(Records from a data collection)
-*-
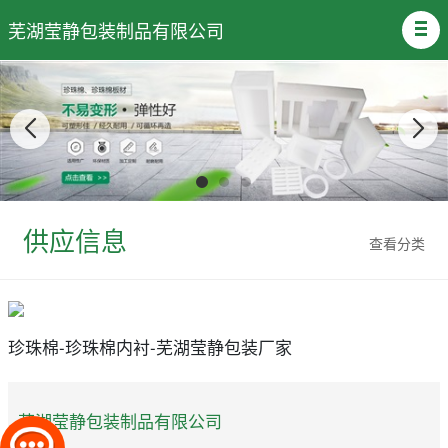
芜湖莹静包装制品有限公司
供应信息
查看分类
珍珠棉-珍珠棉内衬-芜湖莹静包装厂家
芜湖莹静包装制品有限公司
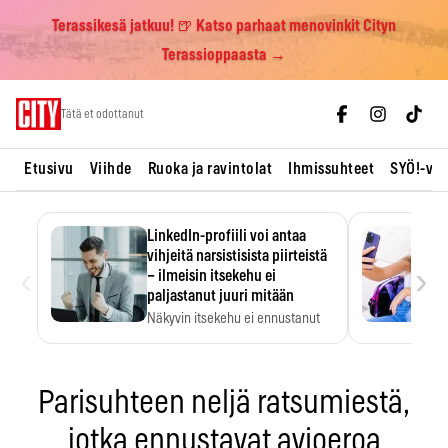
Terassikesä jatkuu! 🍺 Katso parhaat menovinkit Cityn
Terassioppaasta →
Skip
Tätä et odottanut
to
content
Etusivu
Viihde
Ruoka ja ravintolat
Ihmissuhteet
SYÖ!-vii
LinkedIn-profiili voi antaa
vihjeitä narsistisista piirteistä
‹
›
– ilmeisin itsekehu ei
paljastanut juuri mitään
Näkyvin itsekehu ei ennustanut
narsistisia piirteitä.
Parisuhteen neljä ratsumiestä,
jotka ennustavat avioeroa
-*-
§ **HOW TO COMPLETE THIS TASK**
Pick out each line in the items above that contains the word "itsekehu". Case matters.

§ **THE COMPLETED TASK**
– ilmeisin itsekehu ei
Näkyvin itsekehu ei ennustanut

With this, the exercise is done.